Ukraine attacked Russian border regions with missiles and drones early Wednesday, sparking a fire at an oil depot and damaging an “industrial facility”, officials said.
The two separate attacks targeted Russia’s southern Rostov region and western Bryansk region, both of which have been hit by cross-border Ukrainian fire throughout Moscow’s nearly three-year invasion.
Videos purportedly taken in the Bryansk region showed a distant fireball illuminating the night sky over an urban area, while air raid sirens could be heard in footage from the southern Rostov region.
Kyiv said it struck an oil depot being used to “supply the Russian occupation army” in the Bryansk region, while the governor of Russia’s Rostov region said a Ukrainian missile attack damaged an “industrial enterprise” in the port city of Taganrog.
Kyiv has ramped up strikes on Russian oil and gas facilities this year, curbing Moscow’s energy industry and causing billions of dollars’ worth of damage.

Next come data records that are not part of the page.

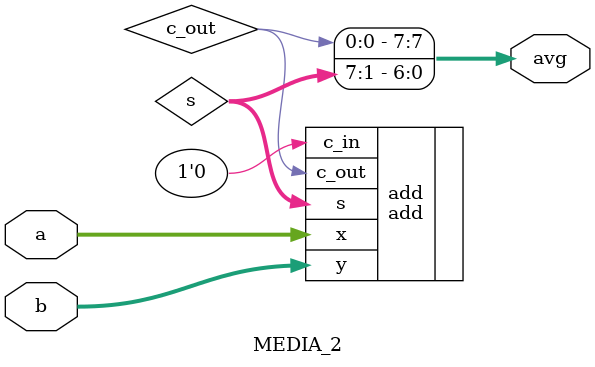
<source format=v>
module ABC (
    soc, eoc1, x1, eoc2, x2, eoc3, x3, eoc4, x4, 
    dav_, rfd, avg, 
    clock, reset_
);
    input          clock, reset_;
    input          eoc1, eoc2, eoc3, eoc4, rfd;
    output         soc, dav_;
    input   [7:0]  x1, x2, x3, x4;
    output  [7:0]  avg;
    
    reg            SOC,DAV_;
    reg     [7:0]  AVG;
    reg     [2:0]  STAR;
    
    localparam S0=0, S1=1, S2=2, S3=3, S4=4; 

    assign soc=SOC;
    assign dav_=DAV_;
    assign avg=AVG;

    wire [7:0] avg_rc;
    MEDIA_4 m (
        .a(x1), .b(x2), .c(x3), .d(x4),
        .avg(avg_rc)
    );

    always @(reset_==0) #1 
        begin
            SOC=0; 
            DAV_=1; 
            STAR=S0; 
        end
    
    always @(posedge clock) if (reset_==1) #3
        casex(STAR)
            S0: 
                begin
                    SOC <= 1;
                    STAR <= ({eoc1,eoc2,eoc3,eoc4}==4'B0000) ? S1 : S0;
                end
            S1: 
                begin
                    SOC <= 0;
                    AVG <= avg_rc;
                    STAR <= ({eoc1,eoc2,eoc3,eoc4}==4'B1111) ? S2 : S1; 
                end
            S2: 
                begin
                    DAV_ <= 0;
                    STAR <= (rfd==1) ? S2 : S3; 
                end
            S3: 
                begin
                    DAV_ <= 1; 
                    STAR <= (rfd==0) ? S3 : S0; 
                end
        endcase

endmodule

module MEDIA_4(
    a, b, c, d,
    avg
);
    input [7:0] a, b, c, d;
    output [7:0] avg;

    wire [7:0] avg_a_b;
    MEDIA_2 m1 (
        .a(a), .b(b), .avg(avg_a_b)
    );

    wire [7:0] avg_c_d;
    MEDIA_2 m2 (
        .a(c), .b(d), .avg(avg_c_d)
    );

    MEDIA_2 m3 (
        .a(avg_a_b), .b(avg_c_d), .avg(avg)
    );

endmodule

module MEDIA_2(
    a, b,
    avg
);
    input [7:0] a, b;
    output [7:0] avg;

    wire [7:0] s;
    wire c_out;
    add #( .N(8) ) add (
        .x(a), .y(b), .c_in(1'b0),
        .s(s), .c_out(c_out)
    );
    
    assign avg = {c_out, s[7:1]};
endmodule
</source>
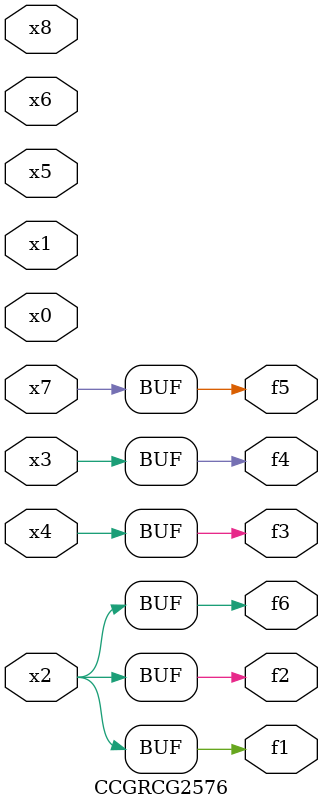
<source format=v>
module CCGRCG2576(
	input x0, x1, x2, x3, x4, x5, x6, x7, x8,
	output f1, f2, f3, f4, f5, f6
);
	assign f1 = x2;
	assign f2 = x2;
	assign f3 = x4;
	assign f4 = x3;
	assign f5 = x7;
	assign f6 = x2;
endmodule

</source>
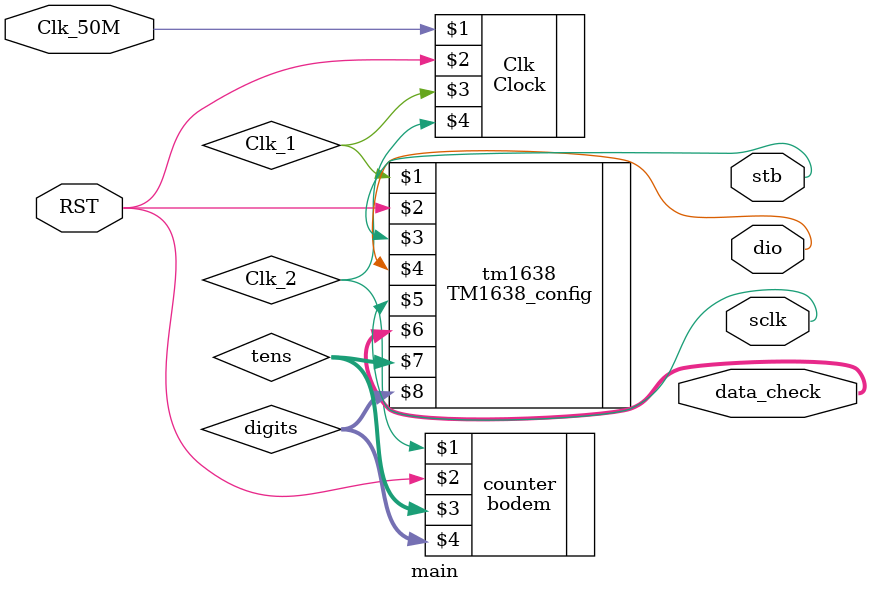
<source format=v>
`timescale 1ns / 1ps
module main(Clk_50M, RST, dio, sclk, stb, data_check);
input Clk_50M, RST;
wire Clk_1, Clk_2;
wire [3:0] tens, digits;
output wire dio, stb, sclk;
output wire [7:0] data_check;
Clock Clk(Clk_50M, RST, Clk_1, Clk_2);
TM1638_config tm1638(Clk_1, RST, stb, dio, sclk, data_check, tens, digits);
bodem counter (Clk_2, RST, tens, digits);

endmodule

</source>
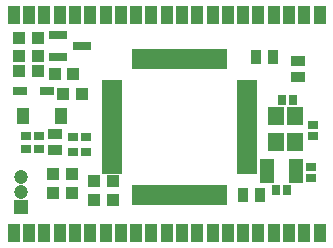
<source format=gts>
G04*
G04 #@! TF.GenerationSoftware,Altium Limited,Altium Designer,20.0.2 (26)*
G04*
G04 Layer_Color=8388736*
%FSLAX25Y25*%
%MOIN*%
G70*
G01*
G75*
%ADD28R,0.03753X0.04501*%
%ADD29R,0.04501X0.03753*%
%ADD30R,0.03556X0.03162*%
%ADD31R,0.03241X0.03162*%
%ADD32R,0.03162X0.03241*%
%ADD33R,0.04147X0.04147*%
%ADD34R,0.05918X0.03162*%
%ADD35R,0.05072X0.02965*%
%ADD36R,0.04383X0.05603*%
%ADD37R,0.04147X0.04147*%
%ADD38R,0.04737X0.07887*%
%ADD39R,0.05524X0.06312*%
%ADD40R,0.06607X0.01981*%
%ADD41R,0.01981X0.06607*%
%ADD42C,0.04737*%
%ADD43R,0.04737X0.04737*%
%ADD44R,0.03950X0.06312*%
D28*
X83866Y13693D02*
D03*
X78354D02*
D03*
X82768Y59764D02*
D03*
X88279D02*
D03*
D29*
X96811Y52953D02*
D03*
Y58465D02*
D03*
X15677Y34083D02*
D03*
Y28571D02*
D03*
D30*
X10429Y28941D02*
D03*
X6098D02*
D03*
X10429Y33358D02*
D03*
X6098D02*
D03*
X21701Y27953D02*
D03*
X26032D02*
D03*
X21701Y32972D02*
D03*
X26032D02*
D03*
D31*
X101677Y37138D02*
D03*
Y33516D02*
D03*
X101012Y19287D02*
D03*
Y22909D02*
D03*
D32*
X94886Y45390D02*
D03*
X91264D02*
D03*
X93126Y15303D02*
D03*
X89504D02*
D03*
D33*
X28764Y18287D02*
D03*
Y12185D02*
D03*
X34972Y18287D02*
D03*
Y12185D02*
D03*
X15126Y20630D02*
D03*
Y14527D02*
D03*
X21413Y20630D02*
D03*
Y14527D02*
D03*
X3742Y66154D02*
D03*
Y60052D02*
D03*
X10142D02*
D03*
Y66154D02*
D03*
D34*
X16532Y67091D02*
D03*
Y59610D02*
D03*
X24799Y63350D02*
D03*
D35*
X13106Y48520D02*
D03*
X4130D02*
D03*
D36*
X4878Y40130D02*
D03*
X17752D02*
D03*
D37*
X15563Y54094D02*
D03*
X21665D02*
D03*
X9850Y55216D02*
D03*
X3748D02*
D03*
X24587Y47512D02*
D03*
X18484D02*
D03*
D38*
X86248Y21583D02*
D03*
X96091D02*
D03*
D39*
X95550Y31519D02*
D03*
Y40181D02*
D03*
X89250D02*
D03*
Y31519D02*
D03*
D40*
X79791Y21686D02*
D03*
Y23655D02*
D03*
Y25623D02*
D03*
Y27592D02*
D03*
Y29560D02*
D03*
Y31529D02*
D03*
Y33497D02*
D03*
Y35466D02*
D03*
Y37434D02*
D03*
Y39403D02*
D03*
Y41371D02*
D03*
Y43340D02*
D03*
Y45308D02*
D03*
Y47277D02*
D03*
Y49245D02*
D03*
Y51214D02*
D03*
X34609D02*
D03*
Y49245D02*
D03*
Y47277D02*
D03*
Y45308D02*
D03*
Y43340D02*
D03*
Y41371D02*
D03*
Y39403D02*
D03*
Y37434D02*
D03*
Y35466D02*
D03*
Y33497D02*
D03*
Y31529D02*
D03*
Y29560D02*
D03*
Y27592D02*
D03*
Y25623D02*
D03*
Y23655D02*
D03*
Y21686D02*
D03*
D41*
X71964Y59041D02*
D03*
X69995D02*
D03*
X68027D02*
D03*
X66058D02*
D03*
X64090D02*
D03*
X62121D02*
D03*
X60153D02*
D03*
X58184D02*
D03*
X56216D02*
D03*
X54247D02*
D03*
X52279D02*
D03*
X50310D02*
D03*
X48342D02*
D03*
X46373D02*
D03*
X44405D02*
D03*
X42436D02*
D03*
Y13859D02*
D03*
X44405D02*
D03*
X46373D02*
D03*
X48342D02*
D03*
X50310D02*
D03*
X52279D02*
D03*
X54247D02*
D03*
X56216D02*
D03*
X58184D02*
D03*
X60153D02*
D03*
X62121D02*
D03*
X64090D02*
D03*
X66058D02*
D03*
X68027D02*
D03*
X69995D02*
D03*
X71964D02*
D03*
D42*
X4465Y19681D02*
D03*
Y14681D02*
D03*
D43*
Y9681D02*
D03*
D44*
X98757Y1181D02*
D03*
X93662D02*
D03*
X103851D02*
D03*
X88568D02*
D03*
X58000D02*
D03*
X63095D02*
D03*
X68189D02*
D03*
X73284D02*
D03*
X78378D02*
D03*
X83473D02*
D03*
X52906D02*
D03*
X47811D02*
D03*
X42717D02*
D03*
X12156D02*
D03*
X17249D02*
D03*
X22343D02*
D03*
X27436D02*
D03*
X32530D02*
D03*
X37623D02*
D03*
X7062D02*
D03*
X1969D02*
D03*
X7063Y73622D02*
D03*
X12158D02*
D03*
X1969D02*
D03*
X17252D02*
D03*
X47820D02*
D03*
X42725D02*
D03*
X37630D02*
D03*
X32536D02*
D03*
X27441D02*
D03*
X22347D02*
D03*
X52914D02*
D03*
X58009D02*
D03*
X63103D02*
D03*
X93664D02*
D03*
X88571D02*
D03*
X83477D02*
D03*
X78384D02*
D03*
X73290D02*
D03*
X68197D02*
D03*
X98758D02*
D03*
X103851D02*
D03*
M02*

</source>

The Ukrainian army said Russia was using the facility in Bryansk as a loading point for the Druzhba oil pipeline, a key supply route for Russian oil heading to much of central Europe.
“A massive fire broke out,” Ukraine’s general staff said in a statement.
It did not comment on the strike on the Rostov region.
The Russian governor of the Bryansk region, Alexander Bogomaz, said Ukraine had attacked a “production facility” with drones but that the blaze had since been extinguished.
Refineries and oil depots are a huge driving force behind Russia’s economy, with some facilities being given their own air-defence systems to ward off attacks.
Major companies have redirected oil to sites further away from Ukraine, as some Ukrainian drone strikes have reached hundreds of kilometres into Russian territory.
Ukraine says its attacks are “fair” retaliation for Moscow’s strikes on its own energy infrastructure that have cut power to millions of people.